As a starting point, the Florida Supreme Court gave lawmakers a "base map" for drawing compact congressional districts. The House mostly accepted the proposal, with changes made to keep Sunrise and Riviera Beach from being split three ways, and to keep Groveland and Auburndale in Central Florida whole. The Senate, though, wanted its version to prevail, a map that would make a divided eastern Hillsborough County whole and Sarasota County a single district.
Rep. Jose Oliva, the Miami Lakes Republican who chaired the House redistricting committee, argued that the Senate's map wouldn't pass judicial review because it would harm Orange and Lake counties. Privately, some House members also grumbled that the change might help Sen. Tom Lee, R-Brandon, who had championed the Senate's Medicaid plan and might want to run for Congress.
In Friday's conference committee meeting, the House refused to budge, so the Senate delegation got up and left. The House then refused a proposal to extend the session until Tuesday, the court-imposed deadline for the new map. Instead, the House abruptly adjourned. So then, too, did the Senate.
The likely next step will be for Gov. Rick Scott, who's been missing in action during the session, and Attorney General Pam Bondi to submit their own proposed maps to the court, since someone has to speak for the people.
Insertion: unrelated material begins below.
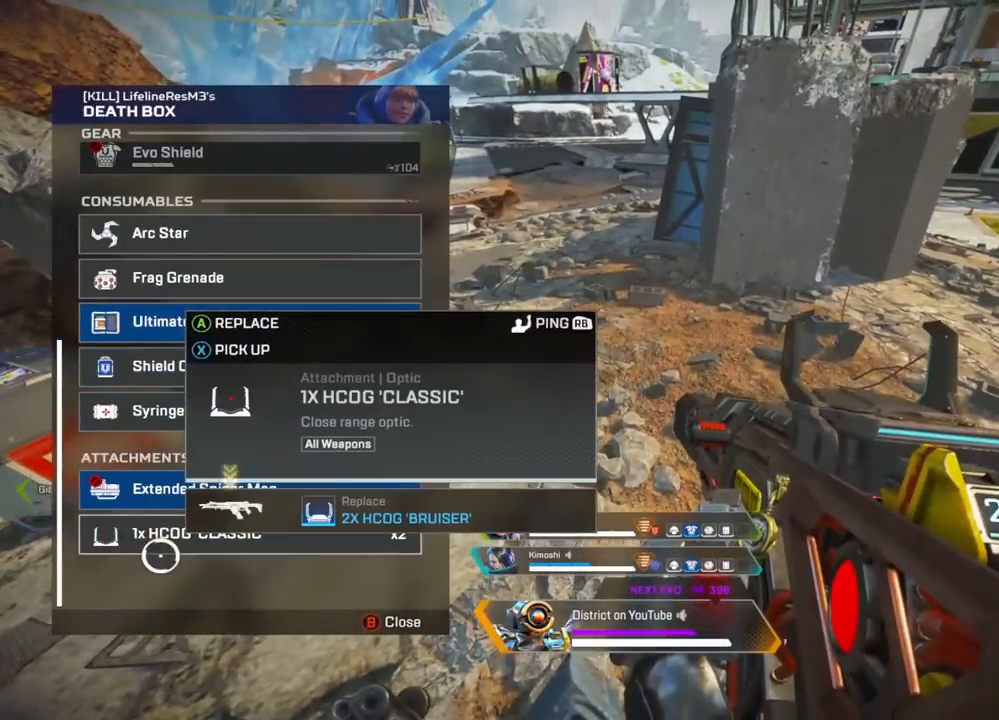
{"buttons": ["A"], "left_stick": "center", "right_stick": "center", "events": [[100, "right_stick", "center"], [283, "R3", "down"], [367, "R3", "up"], [483, "A", "down"]]}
The House and Senate will likely submit their versions, too.
You can expect more cries of "judicial activism," which began the minute the justices returned the map for revision. But given all we now know about the back-room shenanigans that occurred during the making of this map, the justices were right to call foul and demand a do-over.
Given Florida's sprawl, it's not easy to draw political boundaries in a way that keeps communities whole and respects case law meant to ensure minorities can get elected. Florida has 67 counties and only 27 members of Congress, so a little slicing and dicing is needed to create districts that embrace the requisite number of voters.
However, today's map-makers have tools so precise that they can almost draw lines that split a Republican husband from a Democratic wife. The problem with such precision is that it has been used to create "safe" districts for Republicans and Democrats. As a result, there's no incentive for politicians to find common ground and solve problems. Indeed, if a politician veers toward the middle, he or she is likely to get a primary challenge from someone more liberal or more conservative.
This dynamic is one of the main reasons why our nation is so politically divided today. Addressing these stacked districts is why Florida voters passed the Fair Districts Amendment in 2010.
So let the high court decide. More than our elected representatives these days, the justices of Florida's Supreme Court are putting citizens first, not themselves.